My gosh. I have a hard time imagining that you have such immature children wroking in you facilities.

I went from an LPN to RN. More responsibility = more stress. Now I have also taken on the job of charge nurse = even more responsibility = even more stress.

We take turns being charge. my day right now is Fri. (my 2nd day in a 3 day week.)

It is easier not to be charge. As charge I must be aware of everything that is going on. I put out fires and am the problem solver. I do all admissions and then carry that patient for the rest of the shift plus my other patients. I attend meetings. I keep my people informed of what is up. Keep management informed. Advocate for staffing etc. and on and on.

As a staff nurse, I don't have to do anything but care for my patients. I offer and help out others where needed, and do pitch in in when someone else's patient is in a crisis. However, I can put on blinders to most things and don't have to feel like everything is my responsiblilty. If someone elses patient goes bad and I not charge well of course I help but I don't feel responsible. I act more in a helper and support role.

As charge I have more work more responsibility and less compensation in proportion to what I do. (we get a whole dollar more). As charge I deal with other nurses' patient's families doctors etc.

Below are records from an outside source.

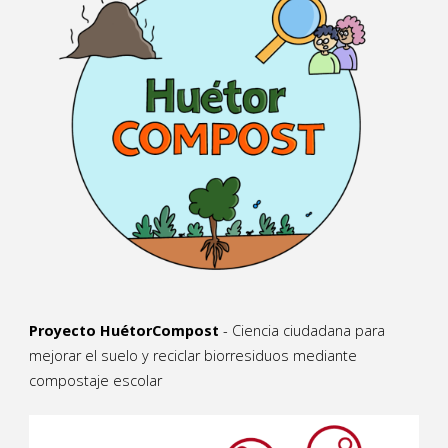
Proyecto HuétorCompost
- Ciencia ciudadana para
mejorar el suelo y reciclar biorresiduos mediante
compostaje escolar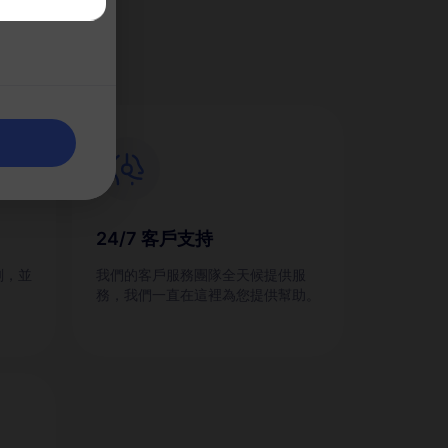
M？
24/7 客戶支持
劃，並
我們的客戶服務團隊全天候提供服
務，我們一直在這裡為您提供幫助。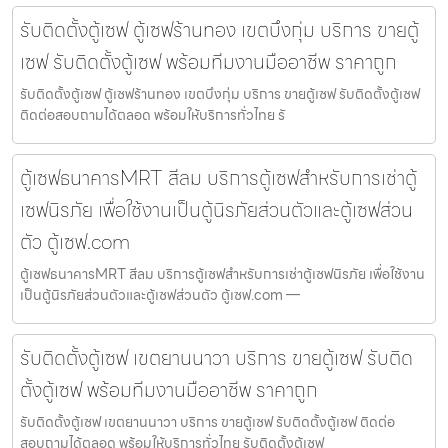
รับติดตั้งตู้เซฟ ตู้เซฟร้านทอง เขตบึงกุ่ม บริการ ขายตู้
เซฟ รับติดตั้งตู้เซฟ พร้อมทีมงานมืออาชีพ ราคาถูก
รับติดตั้งตู้เซฟ ตู้เซฟร้านทอง เขตบึงกุ่ม บริการ ขายตู้เซฟ รับติดตั้งตู้เซฟ
ติดต่อสอบถามได้ตลอด พร้อมให้บริการทั่วไทย รั
ตู้เซฟธนาคารMRT สีลม บริการตู้เซฟสำหรับการเช่าตู้
เซฟนิรภัย เพื่อใช้งานเป็นตู้นิรภัยส่วนตัวและตู้เซฟส่วน
ตัว ตู้เซฟ.com
ตู้เซฟธนาคารMRT สีลม บริการตู้เซฟสำหรับการเช่าตู้เซฟนิรภัย เพื่อใช้งาน
เป็นตู้นิรภัยส่วนตัวและตู้เซฟส่วนตัว ตู้เซฟ.com —
รับติดตั้งตู้เซฟ เขตยานนาวา บริการ ขายตู้เซฟ รับติด
ตั้งตู้เซฟ พร้อมทีมงานมืออาชีพ ราคาถูก
รับติดตั้งตู้เซฟ เขตยานนาวา บริการ ขายตู้เซฟ รับติดตั้งตู้เซฟ ติดต่อ
สอบถามได้ตลอด พร้อมให้บริการทั่วไทย รับติดตั้งตู้เซฟ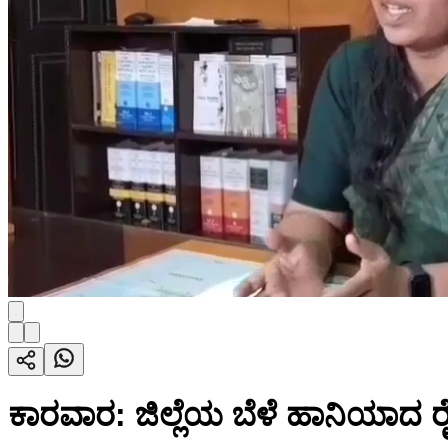
ಕಾರವಾರ: ಜಿಲ್ಲೆಯ ಬೆಳೆ ಹಾನಿಯಾದ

I realize I have to make unpopular decisions and demands of the staff. I remind myself this is not a social club, poeple may not like me for my decision. That is OK. I can get over a need for everyone to think I'm oh so nice. I am fair. Fairness is recognized and respected. If I were to try and please, everyone all the time I would be easily manipulated and eaten alive.

Nope this position calls for me bieng a grown-up and putting aside my desire to be liked all the time.

Ofcourse I dont' like it. I want to be liked. But as I said I find that in the long run I am respected more for fairness and people do like me for that, and they do not try to manipulate me. oh and I get to practice my diplomacy. :rolleyes:

I make sure I come to work on Fri. especially, with a good attitude, calmness, and an organized mind. I actually have to plan and think about attitude before I even leve the house.

Now I have to ask why you asked :confused:

Agnus

2,719 Posts

oops, Mary Dover, I did not read your post before I posted. No there is nothing wrong with wanting to be liked. Please don't take my thoughts as being directed at anyone here. It is a damn tough job. I don't want to stay in it for ever. I just think I have some things to learn by staying in it for a while. Who know maby it will grow on me.